[THE PROBLEM]: Those lines of the data that hold the word "axis" are to be copied out.

[DATA FOR PROCESSING]:
################

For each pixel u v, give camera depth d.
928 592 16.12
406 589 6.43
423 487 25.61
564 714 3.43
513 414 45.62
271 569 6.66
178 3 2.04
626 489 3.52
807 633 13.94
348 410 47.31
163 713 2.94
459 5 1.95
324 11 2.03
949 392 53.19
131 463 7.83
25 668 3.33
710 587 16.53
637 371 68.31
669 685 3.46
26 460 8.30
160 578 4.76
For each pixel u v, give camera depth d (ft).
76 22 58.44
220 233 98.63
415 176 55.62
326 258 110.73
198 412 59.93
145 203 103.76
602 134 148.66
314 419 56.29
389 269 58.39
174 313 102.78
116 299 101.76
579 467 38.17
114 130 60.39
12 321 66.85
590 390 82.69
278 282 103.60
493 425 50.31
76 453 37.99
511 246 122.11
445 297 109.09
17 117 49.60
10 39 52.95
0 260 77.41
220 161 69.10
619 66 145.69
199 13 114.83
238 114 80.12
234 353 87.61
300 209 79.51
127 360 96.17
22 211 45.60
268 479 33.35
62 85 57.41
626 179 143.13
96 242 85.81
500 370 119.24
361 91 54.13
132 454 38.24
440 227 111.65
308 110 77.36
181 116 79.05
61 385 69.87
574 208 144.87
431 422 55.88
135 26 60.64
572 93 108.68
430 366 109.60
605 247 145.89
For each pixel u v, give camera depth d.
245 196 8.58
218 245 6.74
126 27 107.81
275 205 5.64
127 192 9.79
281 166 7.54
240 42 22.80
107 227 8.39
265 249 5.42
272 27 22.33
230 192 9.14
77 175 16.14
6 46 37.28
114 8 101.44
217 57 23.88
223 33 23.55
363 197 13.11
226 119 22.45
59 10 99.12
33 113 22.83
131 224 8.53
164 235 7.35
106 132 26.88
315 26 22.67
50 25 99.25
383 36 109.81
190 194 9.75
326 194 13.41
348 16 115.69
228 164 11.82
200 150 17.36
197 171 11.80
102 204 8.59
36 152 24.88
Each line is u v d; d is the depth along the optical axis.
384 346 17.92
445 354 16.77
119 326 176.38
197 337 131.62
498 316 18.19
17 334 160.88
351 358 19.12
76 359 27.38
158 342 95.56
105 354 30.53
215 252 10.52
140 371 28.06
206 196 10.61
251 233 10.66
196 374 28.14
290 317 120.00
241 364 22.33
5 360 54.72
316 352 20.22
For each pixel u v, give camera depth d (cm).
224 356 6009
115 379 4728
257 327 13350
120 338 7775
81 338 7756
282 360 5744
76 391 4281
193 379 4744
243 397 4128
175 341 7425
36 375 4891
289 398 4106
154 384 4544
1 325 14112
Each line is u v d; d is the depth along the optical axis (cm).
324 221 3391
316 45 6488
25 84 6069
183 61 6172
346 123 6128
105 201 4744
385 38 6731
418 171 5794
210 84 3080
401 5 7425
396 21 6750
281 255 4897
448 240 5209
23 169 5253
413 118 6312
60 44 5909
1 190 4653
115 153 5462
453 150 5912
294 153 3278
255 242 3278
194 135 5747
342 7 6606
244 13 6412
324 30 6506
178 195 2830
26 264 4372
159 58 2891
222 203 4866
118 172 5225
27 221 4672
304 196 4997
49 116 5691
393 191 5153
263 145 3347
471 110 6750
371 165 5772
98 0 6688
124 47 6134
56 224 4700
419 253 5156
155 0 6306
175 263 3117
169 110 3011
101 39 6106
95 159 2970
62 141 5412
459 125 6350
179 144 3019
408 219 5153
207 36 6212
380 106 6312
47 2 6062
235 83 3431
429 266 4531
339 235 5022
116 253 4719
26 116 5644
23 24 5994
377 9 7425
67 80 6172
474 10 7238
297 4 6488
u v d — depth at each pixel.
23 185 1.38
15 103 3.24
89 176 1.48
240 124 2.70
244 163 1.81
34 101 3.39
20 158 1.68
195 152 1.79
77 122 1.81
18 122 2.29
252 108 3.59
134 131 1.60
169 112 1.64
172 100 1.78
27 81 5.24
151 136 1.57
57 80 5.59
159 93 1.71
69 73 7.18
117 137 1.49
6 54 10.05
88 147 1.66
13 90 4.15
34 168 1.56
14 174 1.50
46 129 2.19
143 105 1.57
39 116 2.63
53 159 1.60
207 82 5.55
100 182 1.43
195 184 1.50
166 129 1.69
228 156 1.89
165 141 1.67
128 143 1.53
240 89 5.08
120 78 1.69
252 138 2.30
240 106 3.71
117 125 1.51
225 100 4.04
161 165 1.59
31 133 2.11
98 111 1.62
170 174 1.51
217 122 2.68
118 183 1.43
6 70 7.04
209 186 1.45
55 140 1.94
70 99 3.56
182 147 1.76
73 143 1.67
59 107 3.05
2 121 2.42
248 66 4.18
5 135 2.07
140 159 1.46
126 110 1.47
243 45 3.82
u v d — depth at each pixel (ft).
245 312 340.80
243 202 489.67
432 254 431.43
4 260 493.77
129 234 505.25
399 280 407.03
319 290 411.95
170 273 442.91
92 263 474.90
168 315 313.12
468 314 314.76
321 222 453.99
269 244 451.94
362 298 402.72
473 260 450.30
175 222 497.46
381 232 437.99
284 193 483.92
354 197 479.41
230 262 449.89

################

[ANSWER FOR THE TASK]:
Each line is u v d; d is the depth along the optical axis.
Each line is u v d; d is the depth along the optical axis (cm).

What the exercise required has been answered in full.